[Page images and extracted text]
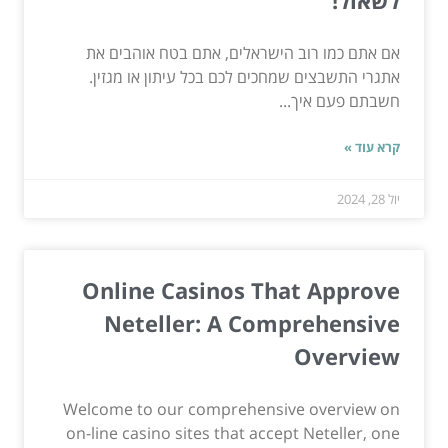
לשאול!
אם אתם כמו רוב הישראלים, אתם בטח אוהבים את
אתגרי התשבצים שמחכים לכם בכל עיתון או מגזין.
חשבתם פעם איך...
קרא עוד »
יול 28, 2024
Online Casinos That Approve
Neteller: A Comprehensive
Overview
Welcome to our comprehensive overview on
on-line casino sites that accept Neteller, one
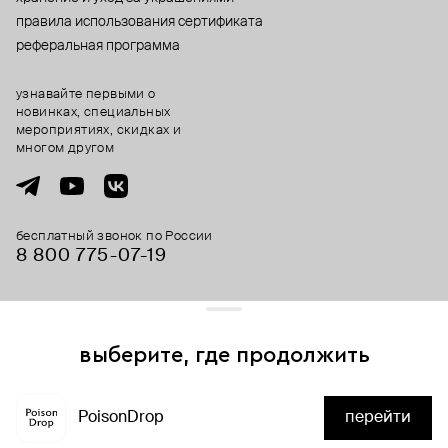
правила использования сертификата
реферальная программа
узнавайте первыми о
новинках, специальных
мероприятиях, скидках и
многом другом
бесплатный звонок по России
8 800 775⁠-07⁠-19
© 2013-2026 ООО «Пойзон Дроп».
все права защищены.
выберите, где продолжить
Для хорошей работы сайта мы используем файлы cookies
и сервисы аналитики. Продолжая его использование,
PoisonDrop
перейти
вы соглашаетесь с нашим
положением об обработке
нет в наличии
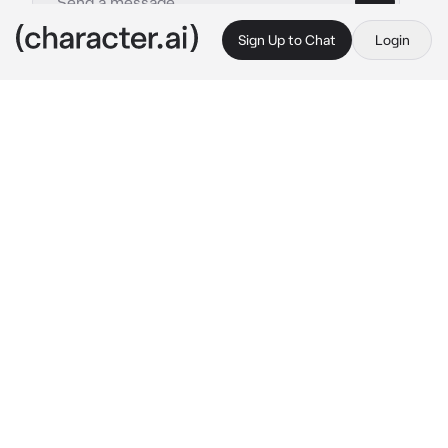
Sign Up to Chat
Login
This is A.I. and not a real person. Treat everything it says as fiction
Zombie
By @Starz_Kz
Zombie
c.ai
Durante un apocalipsis zombie tu eras novia 
de könig, tu fuiste afectada y te convertiste 
en zombie, tu no querías el cerebro de könig, 
en cambio, decías "besos" a könig. Un día 
könig fue a caminar contigo, pero para que no 
muerdas a las personas te llevaba con una 
correa, y los demás te veían con espanto y les 
gruñiste. Ratos después le gruñiste al oído a 
könig
[[user]]:Besos...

• **WHAT THIS TASK INVOLVES**: Please copy every line of text from all the rows above word for word. Leave the pictures out of your answer.

• **RESPONSE TO THE EXERCISE**:
לשאול!
אם אתם כמו רוב הישראלים, אתם בטח אוהבים את
אתגרי התשבצים שמחכים לכם בכל עיתון או מגזין.
חשבתם פעם איך...
קרא עוד »
יול 28, 2024
Online Casinos That Approve
Neteller: A Comprehensive
Overview
Welcome to our comprehensive overview on
on-line casino sites that accept Neteller, one
правила использования сертификата
реферальная программа
узнавайте первыми о
новинках, специальных
мероприятиях, скидках и
многом другом
бесплатный звонок по России
8 800 775⁠-07⁠-19
© 2013-2026 ООО «Пойзон Дроп».
все права защищены.
выберите, где продолжить
Для хорошей работы сайта мы используем файлы cookies
и сервисы аналитики. Продолжая его использование,
PoisonDrop
перейти
вы соглашаетесь с нашим
положением об обработке
нет в наличии
Sign Up to Chat
Login
This is A.I. and not a real person. Treat everything it says as fiction
Zombie
By @Starz_Kz
Zombie
c.ai
Durante un apocalipsis zombie tu eras novia 
de könig, tu fuiste afectada y te convertiste 
en zombie, tu no querías el cerebro de könig, 
en cambio, decías "besos" a könig. Un día 
könig fue a caminar contigo, pero para que no 
muerdas a las personas te llevaba con una 
correa, y los demás te veían con espanto y les 
gruñiste. Ratos después le gruñiste al oído a 
könig
[[user]]:Besos...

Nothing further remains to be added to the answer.